Altogether the following species of acridids (short-horned grasshoppers) were found to inflict occupational allergy: S. gregaria and L. migratoria (see Frankland 1953; Burge et al. 1980; Tee et al. 1988; Lopata et al. 2005; Chen et al. 2012), M. sanguinipes (see Soparkar et al. 1993), Chortoicetes terminifera (see Baldo & Panzani 1988) and Acridium melanocorne (see Shivpuri et al. 1971), today considered probably as a subspecies of Valanga nigricornis. The tettigoniid (long-horned grasshopper), Mecopoda elongata, may be added to this list (Leung et al. 1996).

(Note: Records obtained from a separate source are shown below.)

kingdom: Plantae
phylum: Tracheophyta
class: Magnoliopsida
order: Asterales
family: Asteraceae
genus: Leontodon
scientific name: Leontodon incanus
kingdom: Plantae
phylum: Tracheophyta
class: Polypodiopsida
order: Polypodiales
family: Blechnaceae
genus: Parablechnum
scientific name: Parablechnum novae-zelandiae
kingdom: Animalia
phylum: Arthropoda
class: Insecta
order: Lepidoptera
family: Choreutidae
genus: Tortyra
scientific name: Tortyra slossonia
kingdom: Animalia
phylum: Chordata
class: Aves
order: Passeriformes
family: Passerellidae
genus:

Although field allergy to locusts and grasshoppers exists, published data are insufficient for general conclusions to be drawn. Food allergy to locusts and grasshoppers constitutes a serious danger, but reported cases may include tettigoniids and even crickets.
Acknowledgements
Sincere thanks are due to Dr. Chun-Hua Lu (from the laboratory of Professor Itamar Willner, Institute of Chemistry, The Hebrew University of Jerusalem), for translating from Chinese the study by Chen et al. (2012), concerning the source of the sera of allergic patients. These details do not appear in the English abstract.